[Stored data]
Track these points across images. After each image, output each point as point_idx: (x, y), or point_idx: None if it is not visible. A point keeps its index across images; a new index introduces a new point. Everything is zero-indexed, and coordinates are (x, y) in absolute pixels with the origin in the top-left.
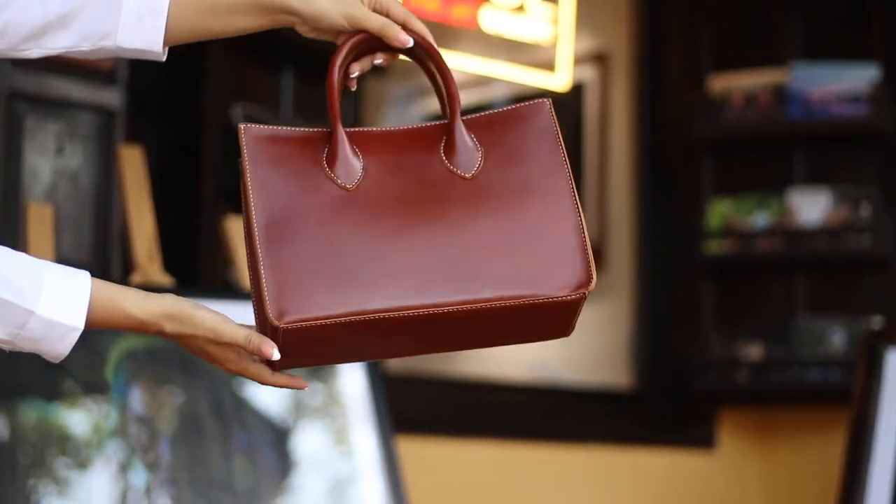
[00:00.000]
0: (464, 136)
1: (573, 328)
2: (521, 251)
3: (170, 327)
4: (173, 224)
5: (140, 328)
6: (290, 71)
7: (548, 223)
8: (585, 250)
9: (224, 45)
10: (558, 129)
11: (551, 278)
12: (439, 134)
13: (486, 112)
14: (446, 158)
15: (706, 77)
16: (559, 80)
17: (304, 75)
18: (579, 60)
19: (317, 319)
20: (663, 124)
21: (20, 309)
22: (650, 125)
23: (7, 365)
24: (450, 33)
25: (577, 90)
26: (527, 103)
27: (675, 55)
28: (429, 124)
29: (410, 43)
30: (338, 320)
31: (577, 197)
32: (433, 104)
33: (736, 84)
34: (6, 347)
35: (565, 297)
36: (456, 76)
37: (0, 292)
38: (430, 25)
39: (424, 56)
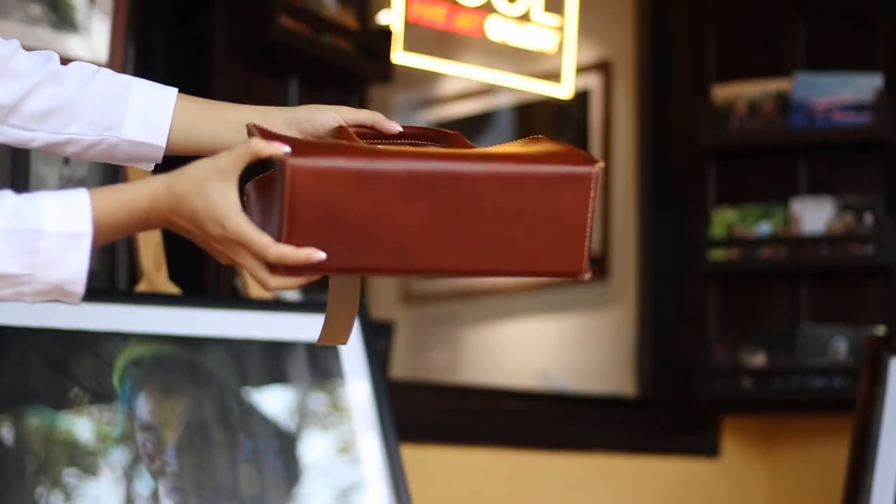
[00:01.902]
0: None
1: (582, 257)
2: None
3: (176, 186)
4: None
5: (150, 207)
6: (296, 79)
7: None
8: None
9: (230, 53)
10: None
11: (567, 160)
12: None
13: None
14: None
15: (710, 86)
16: (563, 89)
17: (310, 83)
18: (583, 69)
19: (329, 165)
20: (667, 133)
21: (27, 231)
22: (654, 133)
23: (14, 372)
24: (455, 42)
25: (582, 98)
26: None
27: (679, 64)
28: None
29: (399, 129)
30: (349, 168)
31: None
32: (439, 113)
33: (740, 93)
34: (28, 291)
35: (580, 169)
36: (461, 85)
37: (3, 223)
38: (436, 34)
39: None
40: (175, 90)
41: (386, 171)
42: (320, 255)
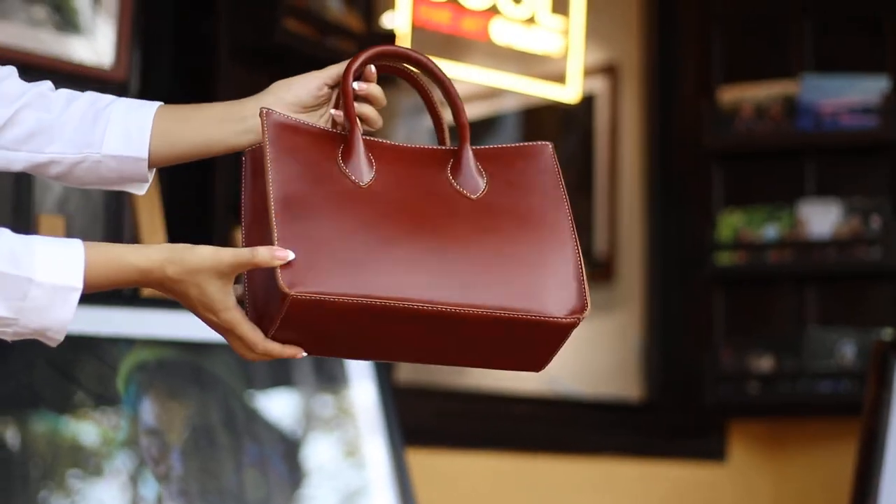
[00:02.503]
0: (470, 162)
1: (548, 362)
2: (524, 271)
3: (171, 270)
4: (184, 236)
5: (142, 277)
6: None
7: (548, 250)
8: (582, 280)
9: (235, 56)
10: (559, 169)
11: (551, 299)
12: (447, 157)
13: (492, 146)
14: (453, 179)
15: (717, 88)
16: (570, 92)
17: None
18: (590, 72)
19: (328, 295)
20: (674, 136)
21: (19, 278)
22: (660, 136)
23: (19, 376)
24: (460, 45)
25: (588, 102)
26: (530, 144)
27: (686, 66)
28: (438, 148)
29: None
30: (347, 300)
31: (575, 232)
32: (445, 116)
33: (747, 95)
34: (9, 332)
35: (562, 318)
36: (466, 88)
37: (4, 264)
38: (441, 38)
39: (432, 85)
40: (157, 103)
41: (380, 306)
42: (303, 353)
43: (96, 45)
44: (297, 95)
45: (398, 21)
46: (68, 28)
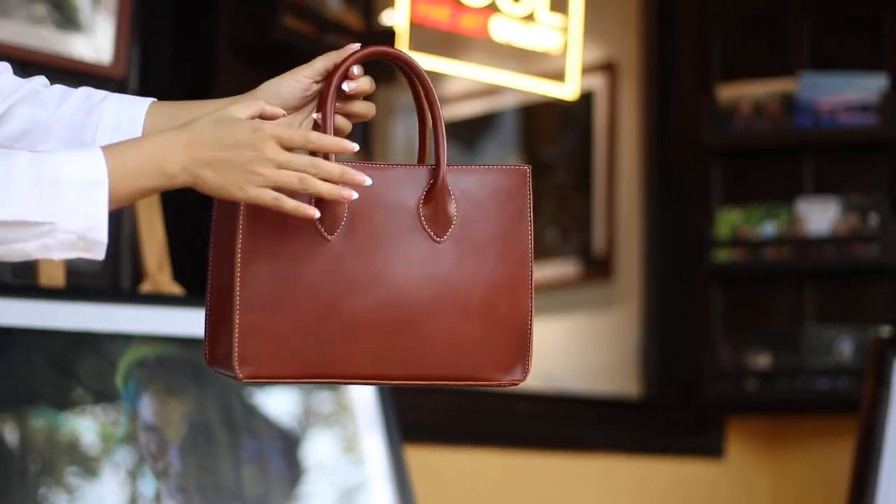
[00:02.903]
0: (443, 193)
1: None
2: (470, 347)
3: (193, 119)
4: (183, 232)
5: (161, 147)
6: None
7: (501, 318)
8: (528, 344)
9: (234, 53)
10: (531, 199)
11: (496, 369)
12: (424, 180)
13: (471, 166)
14: (423, 213)
15: (715, 86)
16: (568, 89)
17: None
18: (588, 69)
19: (274, 378)
20: (672, 133)
21: (46, 180)
22: (659, 134)
23: (17, 373)
24: (459, 42)
25: (587, 99)
26: (508, 168)
27: (684, 64)
28: (417, 168)
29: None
30: (292, 380)
31: (531, 282)
32: (444, 113)
33: (745, 93)
34: (54, 244)
35: (502, 382)
36: (465, 85)
37: (25, 174)
38: (440, 34)
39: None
40: (150, 99)
41: (324, 381)
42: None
43: (96, 41)
44: (284, 99)
45: (397, 18)
46: (68, 25)
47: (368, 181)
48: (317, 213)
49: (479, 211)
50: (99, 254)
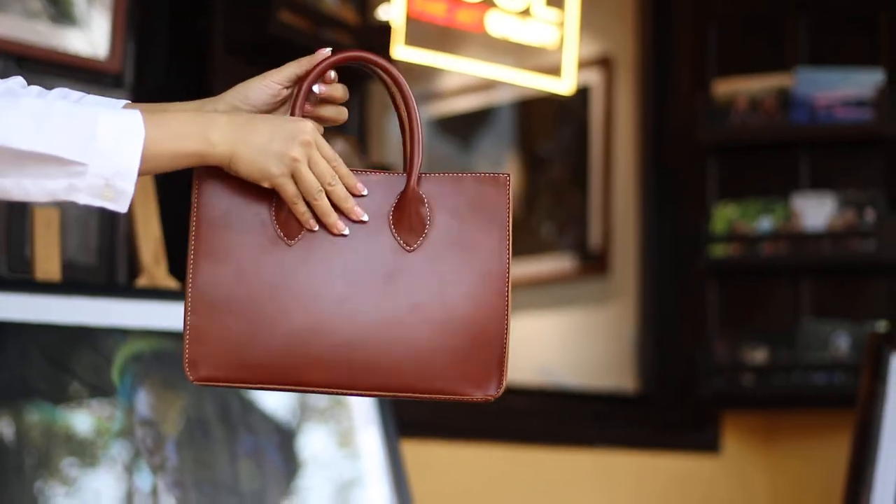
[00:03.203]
0: (414, 202)
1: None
2: (437, 352)
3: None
4: (179, 227)
5: (197, 110)
6: None
7: (475, 319)
8: (502, 360)
9: (230, 48)
10: (510, 209)
11: (462, 379)
12: (397, 188)
13: (449, 174)
14: (393, 221)
15: (711, 81)
16: (564, 84)
17: None
18: (584, 64)
19: (224, 381)
20: (668, 128)
21: (85, 118)
22: (655, 129)
23: (13, 368)
24: (456, 37)
25: (583, 94)
26: (488, 175)
27: (680, 59)
28: (391, 175)
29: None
30: (242, 385)
31: (508, 295)
32: (439, 108)
33: (741, 88)
34: (82, 186)
35: (472, 396)
36: (462, 80)
37: (64, 111)
38: (437, 29)
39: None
40: (124, 102)
41: (275, 389)
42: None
43: (91, 36)
44: (253, 103)
45: (393, 13)
46: (63, 20)
47: (365, 217)
48: (316, 226)
49: (454, 220)
50: (123, 205)
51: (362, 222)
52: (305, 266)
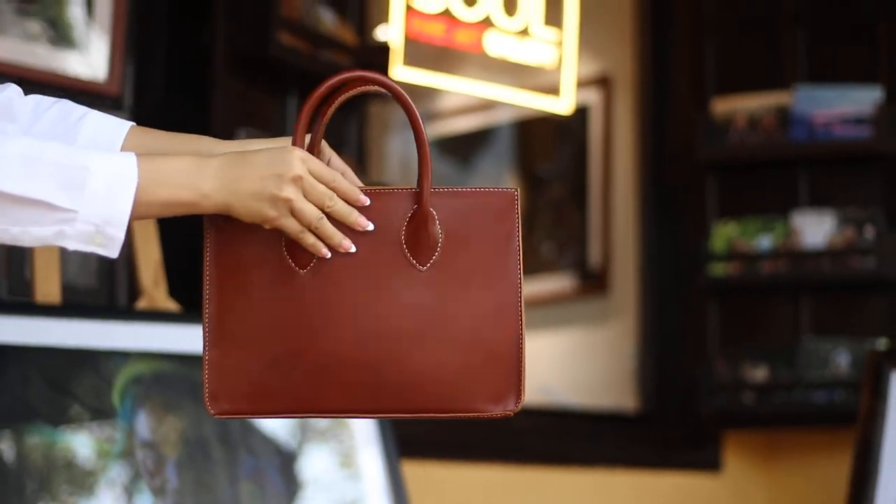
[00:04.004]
0: (427, 219)
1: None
2: (457, 370)
3: (239, 146)
4: (179, 249)
5: (196, 161)
6: (295, 95)
7: (490, 334)
8: (520, 374)
9: (229, 69)
10: (519, 222)
11: (481, 396)
12: (409, 204)
13: (458, 189)
14: (405, 240)
15: (710, 99)
16: (563, 104)
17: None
18: (583, 83)
19: (244, 414)
20: (667, 147)
21: (75, 167)
22: (654, 148)
23: (14, 390)
24: (454, 57)
25: (582, 113)
26: (495, 191)
27: (679, 78)
28: (402, 190)
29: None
30: (263, 416)
31: (522, 309)
32: (439, 128)
33: (739, 106)
34: (71, 232)
35: (492, 413)
36: (460, 100)
37: (55, 157)
38: (435, 50)
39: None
40: (130, 123)
41: (295, 416)
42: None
43: (90, 59)
44: None
45: (391, 33)
46: (63, 42)
47: (370, 226)
48: (328, 254)
49: (464, 237)
50: (113, 251)
51: (368, 232)
52: (320, 293)
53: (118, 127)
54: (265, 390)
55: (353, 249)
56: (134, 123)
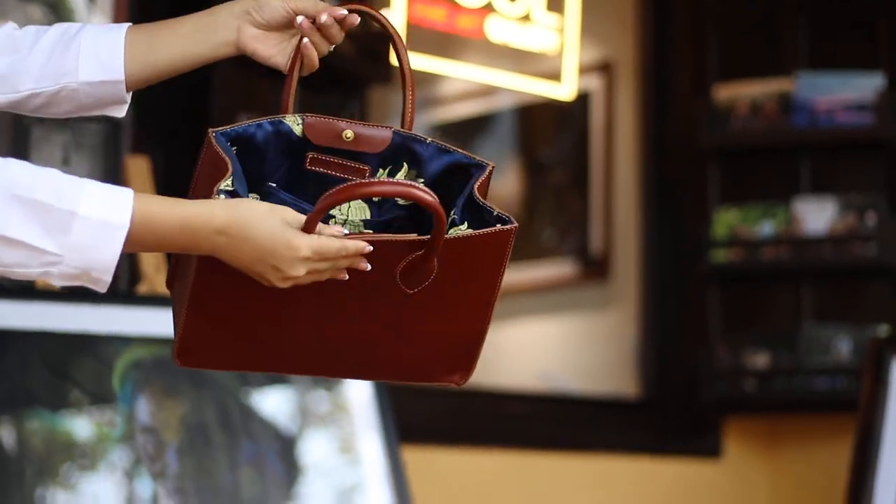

**REQUIREMENT**
Nothing but the exact text of the records should appear in your answer, with no pictures. Please write it out.

**ANSWER FOR THIS EXERCISE**
Track these points across images. After each image, output each point as point_idx: (x, y), or point_idx: None if it is not visible. A point keeps its index across images; a new index introduces a new point. Everything is zero-indexed, and coordinates are (x, y) in absolute pixels with the origin in the top-left.
[00:00.000]
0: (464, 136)
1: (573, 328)
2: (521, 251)
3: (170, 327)
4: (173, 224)
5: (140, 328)
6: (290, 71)
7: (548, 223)
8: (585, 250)
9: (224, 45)
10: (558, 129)
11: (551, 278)
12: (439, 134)
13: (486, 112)
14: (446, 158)
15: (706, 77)
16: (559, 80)
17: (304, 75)
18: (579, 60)
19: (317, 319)
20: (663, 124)
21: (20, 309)
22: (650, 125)
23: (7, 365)
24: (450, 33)
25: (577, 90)
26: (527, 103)
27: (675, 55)
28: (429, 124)
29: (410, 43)
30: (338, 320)
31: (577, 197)
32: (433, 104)
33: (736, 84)
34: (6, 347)
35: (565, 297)
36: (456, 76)
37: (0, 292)
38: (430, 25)
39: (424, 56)
[00:01.902]
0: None
1: (582, 257)
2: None
3: (176, 186)
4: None
5: (150, 207)
6: (296, 79)
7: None
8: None
9: (230, 53)
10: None
11: (567, 160)
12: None
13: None
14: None
15: (710, 86)
16: (563, 89)
17: (310, 83)
18: (583, 69)
19: (329, 165)
20: (667, 133)
21: (27, 231)
22: (654, 133)
23: (14, 372)
24: (455, 42)
25: (582, 98)
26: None
27: (679, 64)
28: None
29: (399, 129)
30: (349, 168)
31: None
32: (439, 113)
33: (740, 93)
34: (28, 291)
35: (580, 169)
36: (461, 85)
37: (3, 223)
38: (436, 34)
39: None
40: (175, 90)
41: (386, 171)
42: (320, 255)
[00:02.503]
0: (470, 162)
1: (548, 362)
2: (524, 271)
3: (171, 270)
4: (184, 236)
5: (142, 277)
6: None
7: (548, 250)
8: (582, 280)
9: (235, 56)
10: (559, 169)
11: (551, 299)
12: (447, 157)
13: (492, 146)
14: (453, 179)
15: (717, 88)
16: (570, 92)
17: None
18: (590, 72)
19: (328, 295)
20: (674, 136)
21: (19, 278)
22: (660, 136)
23: (19, 376)
24: (460, 45)
25: (588, 102)
26: (530, 144)
27: (686, 66)
28: (438, 148)
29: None
30: (347, 300)
31: (575, 232)
32: (445, 116)
33: (747, 95)
34: (9, 332)
35: (562, 318)
36: (466, 88)
37: (4, 264)
38: (441, 38)
39: (432, 85)
40: (157, 103)
41: (380, 306)
42: (303, 353)
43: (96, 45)
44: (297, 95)
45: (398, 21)
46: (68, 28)
[00:02.903]
0: (443, 193)
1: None
2: (470, 347)
3: (193, 119)
4: (183, 232)
5: (161, 147)
6: None
7: (501, 318)
8: (528, 344)
9: (234, 53)
10: (531, 199)
11: (496, 369)
12: (424, 180)
13: (471, 166)
14: (423, 213)
15: (715, 86)
16: (568, 89)
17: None
18: (588, 69)
19: (274, 378)
20: (672, 133)
21: (46, 180)
22: (659, 134)
23: (17, 373)
24: (459, 42)
25: (587, 99)
26: (508, 168)
27: (684, 64)
28: (417, 168)
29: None
30: (292, 380)
31: (531, 282)
32: (444, 113)
33: (745, 93)
34: (54, 244)
35: (502, 382)
36: (465, 85)
37: (25, 174)
38: (440, 34)
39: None
40: (150, 99)
41: (324, 381)
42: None
43: (96, 41)
44: (284, 99)
45: (397, 18)
46: (68, 25)
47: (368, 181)
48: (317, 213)
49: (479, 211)
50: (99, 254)
[00:03.203]
0: (414, 202)
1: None
2: (437, 352)
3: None
4: (179, 227)
5: (197, 110)
6: None
7: (475, 319)
8: (502, 360)
9: (230, 48)
10: (510, 209)
11: (462, 379)
12: (397, 188)
13: (449, 174)
14: (393, 221)
15: (711, 81)
16: (564, 84)
17: None
18: (584, 64)
19: (224, 381)
20: (668, 128)
21: (85, 118)
22: (655, 129)
23: (13, 368)
24: (456, 37)
25: (583, 94)
26: (488, 175)
27: (680, 59)
28: (391, 175)
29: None
30: (242, 385)
31: (508, 295)
32: (439, 108)
33: (741, 88)
34: (82, 186)
35: (472, 396)
36: (462, 80)
37: (64, 111)
38: (437, 29)
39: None
40: (124, 102)
41: (275, 389)
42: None
43: (91, 36)
44: (253, 103)
45: (393, 13)
46: (63, 20)
47: (365, 217)
48: (316, 226)
49: (454, 220)
50: (123, 205)
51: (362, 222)
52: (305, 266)
[00:04.004]
0: (427, 219)
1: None
2: (457, 370)
3: (239, 146)
4: (179, 249)
5: (196, 161)
6: (295, 95)
7: (490, 334)
8: (520, 374)
9: (229, 69)
10: (519, 222)
11: (481, 396)
12: (409, 204)
13: (458, 189)
14: (405, 240)
15: (710, 99)
16: (563, 104)
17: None
18: (583, 83)
19: (244, 414)
20: (667, 147)
21: (75, 167)
22: (654, 148)
23: (14, 390)
24: (454, 57)
25: (582, 113)
26: (495, 191)
27: (679, 78)
28: (402, 190)
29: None
30: (263, 416)
31: (522, 309)
32: (439, 128)
33: (739, 106)
34: (71, 232)
35: (492, 413)
36: (460, 100)
37: (55, 157)
38: (435, 50)
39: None
40: (130, 123)
41: (295, 416)
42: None
43: (90, 59)
44: None
45: (391, 33)
46: (63, 42)
47: (370, 226)
48: (328, 254)
49: (464, 237)
50: (113, 251)
51: (368, 232)
52: (320, 293)
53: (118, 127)
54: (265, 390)
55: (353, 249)
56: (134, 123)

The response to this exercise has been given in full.